The final section for the day introduced us to the Service Profile.  The configuration settings in the Service Profile are what allow the mobility of a server from one blade to another.  For example, if you’re booting from a SAN LUN, then that LUN is probably attached to a WWN on an HBA.  The Service Profile will mask the factory WWN and use the WWN it has defined.  Therefore, whatever blade the Service Profile is attached to will assume this WWN and will boot off the related SAN LUN.  Given the nature of these types of settings, a Service Profile can only be attached to a single blade at a time.

We had an interesting debate as to whether the Service Profile represents the Operating System or the hardware.  Here are the two strongest counter arguments:

  • You have 320 blades and 500 OS instances defined on the SAN.  In order to define these OS instances, you’d need 500 Service profiles.  This would indicate that the Service Profile is a representative of the OS.
  • The Service Profile defines hardware configuration details, including the BIOS settings and firmware versions; therefore the Service Profile is representative of a hardware configuration.

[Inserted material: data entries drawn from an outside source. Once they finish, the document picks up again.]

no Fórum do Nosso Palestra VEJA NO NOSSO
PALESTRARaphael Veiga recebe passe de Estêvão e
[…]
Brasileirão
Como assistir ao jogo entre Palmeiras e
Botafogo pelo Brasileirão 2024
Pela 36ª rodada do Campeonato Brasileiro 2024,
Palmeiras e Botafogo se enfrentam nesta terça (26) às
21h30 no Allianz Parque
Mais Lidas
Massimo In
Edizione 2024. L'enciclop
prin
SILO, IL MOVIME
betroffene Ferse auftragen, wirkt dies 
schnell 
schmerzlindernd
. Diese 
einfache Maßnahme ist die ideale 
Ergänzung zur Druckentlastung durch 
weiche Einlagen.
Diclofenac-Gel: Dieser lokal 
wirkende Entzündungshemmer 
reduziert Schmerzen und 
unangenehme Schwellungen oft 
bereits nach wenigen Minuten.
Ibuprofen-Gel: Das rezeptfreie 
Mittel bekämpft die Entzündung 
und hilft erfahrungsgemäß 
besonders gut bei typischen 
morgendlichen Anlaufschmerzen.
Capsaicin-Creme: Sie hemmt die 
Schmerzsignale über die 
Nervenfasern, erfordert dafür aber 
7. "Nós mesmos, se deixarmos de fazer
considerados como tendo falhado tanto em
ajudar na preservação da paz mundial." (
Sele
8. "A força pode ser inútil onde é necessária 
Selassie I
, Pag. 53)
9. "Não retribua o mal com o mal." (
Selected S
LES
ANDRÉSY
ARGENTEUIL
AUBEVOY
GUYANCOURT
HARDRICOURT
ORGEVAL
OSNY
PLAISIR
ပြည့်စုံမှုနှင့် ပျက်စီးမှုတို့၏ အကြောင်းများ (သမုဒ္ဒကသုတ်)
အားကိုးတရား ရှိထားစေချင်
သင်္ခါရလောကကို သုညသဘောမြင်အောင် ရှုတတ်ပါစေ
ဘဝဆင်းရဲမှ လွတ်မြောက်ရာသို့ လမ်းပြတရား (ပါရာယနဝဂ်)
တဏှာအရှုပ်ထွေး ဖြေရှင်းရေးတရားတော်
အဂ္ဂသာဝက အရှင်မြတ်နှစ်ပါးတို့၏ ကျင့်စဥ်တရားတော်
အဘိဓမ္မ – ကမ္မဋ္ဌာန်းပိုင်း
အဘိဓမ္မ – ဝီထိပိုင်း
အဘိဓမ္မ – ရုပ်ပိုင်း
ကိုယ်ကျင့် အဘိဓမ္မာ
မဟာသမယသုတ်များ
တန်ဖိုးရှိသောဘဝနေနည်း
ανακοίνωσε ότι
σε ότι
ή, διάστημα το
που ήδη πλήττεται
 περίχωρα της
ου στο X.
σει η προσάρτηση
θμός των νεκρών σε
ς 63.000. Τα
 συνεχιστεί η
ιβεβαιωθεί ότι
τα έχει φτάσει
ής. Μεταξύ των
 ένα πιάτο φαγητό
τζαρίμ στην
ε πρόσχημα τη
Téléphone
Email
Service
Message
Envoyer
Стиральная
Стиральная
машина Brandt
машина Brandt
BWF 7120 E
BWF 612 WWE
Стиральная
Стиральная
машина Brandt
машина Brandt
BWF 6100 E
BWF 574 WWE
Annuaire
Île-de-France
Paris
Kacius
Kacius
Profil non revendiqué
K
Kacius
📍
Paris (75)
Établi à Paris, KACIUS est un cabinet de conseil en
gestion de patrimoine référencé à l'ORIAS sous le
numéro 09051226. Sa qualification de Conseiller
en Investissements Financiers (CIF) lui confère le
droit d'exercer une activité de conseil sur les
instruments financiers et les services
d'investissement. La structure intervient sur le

I found myself somewhere in the middle.  To me, the Service Profile exists to not represent either the OS or the HW, but to join the two together.   In a UCS system the blades and the OS (and the network connectivity) are each useless without a Service Profile to tie it all together.  Ultimately, I think it’s greater than any of these views and contains elements of each.

We didn’t have time to finish the Service Profile section, so you’ll have to wait until tomorrow for the rest (just like me!).

Toward the end of the day, I received a Direct Message on Twitter from Rodos asking me to help him validate the existence of an error he discovered in the UCS Boot Camp courseware.  If you’ve been to UCS Boot Camp, you should check out the details here: http://rodos.haywood.org/2009/10/error-on-cisco-ucs-pinning-training.html Great catch Rodos, glad I could help out.